Generative AI-based style recommendation using fashion item analysis
This research work delves into the development of an innovative style recommendation system leveraging generative AI and deep learning techniques to analyze fashion photos. The primary objective of this system is to process various input images, including selfies and studio-quality photos, to generate a detailed text file providing feedback on an individual's style along with suggestions for enhancement.
![ChatGPT v4.5 (Chat AI) - AI Chatbot | Figma](https://s3-alpha.figma.com/hub/file/5172674681/ce91982d-5cac-436e-8932-432c1d4b2961-cover.png)
Key Components of the System
The system comprises two key components:
- The YOLOv8 convolutional neural network, trained on the DeepFashion2 dataset, is responsible for detecting and cropping different clothing items.
- The GPT-4.0 large language model, accessible via the OpenAI API, is utilized to produce comprehensive style commentary and recommendations for users.

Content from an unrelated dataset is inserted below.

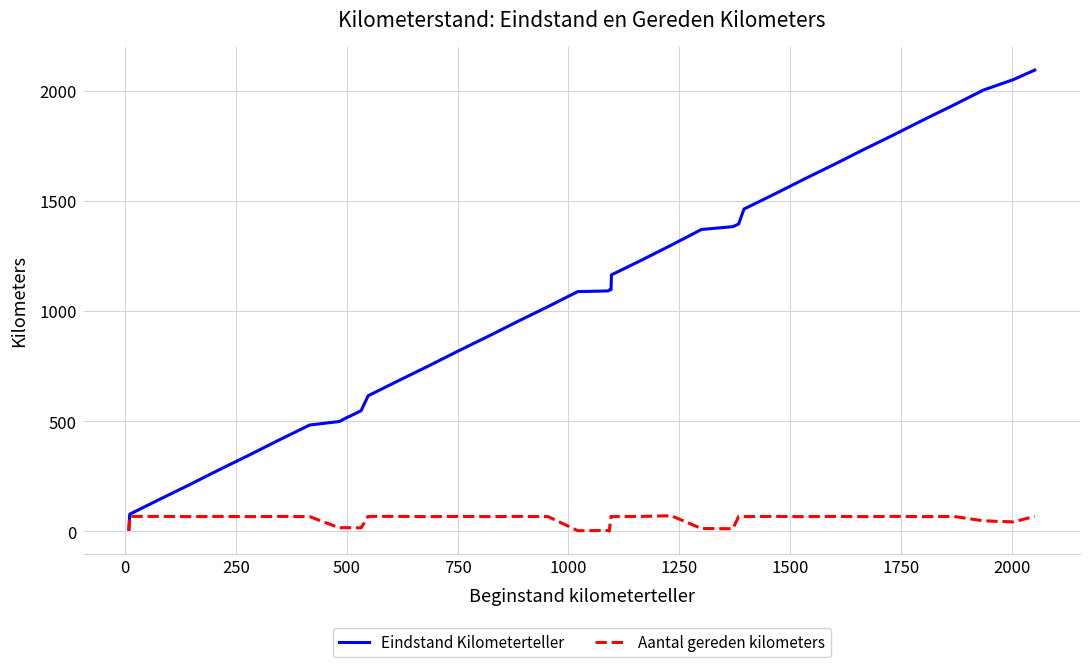

What is the minimum value shown in the chart?

1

In this system, YOLOv8 undergoes brief training on specific datasets to enhance its ability to recognize ten distinct types of clothing. On the other hand, GPT-4.0 focuses on offering coherent and concise style recommendations.
Evaluation and Comparison
To assess the effectiveness of the proposed solution, real experimental trials were conducted at multiple events in Madrid and Tallinn. The study compared three well-known AI models for fashion recommendation:
- OpenAI’s GPT-4.0 Vision
- Google’s Gemini 1.5 Pro
- Anthropic’s Claude 3–Opus
![PDF) Generative AI-based Style Recommendation Using Fashion ...](https://www.researchgate.net/publication/381448625/figure/fig5/AS:11431281252036466@1718478369266/A-random-sample-input-intermediate-Yolo-V8-and-Claude-3-Opus-based-fashion-advisor_Q320.jpg)
Participants evaluated the quality of fashion recommendations generated by each model. The results indicated that GPT-4.0 Vision and Gemini 1.5 Pro received similar average ratings, suggesting higher perceived quality compared to Claude 3–Opus.
Implications and Future Prospects
This research showcases the potential of cutting-edge computer vision and natural language processing technologies in revolutionizing personalized fashion advisory services. By enhancing the accuracy and relevance of style recommendations, these advancements hold the promise of transforming the fashion industry.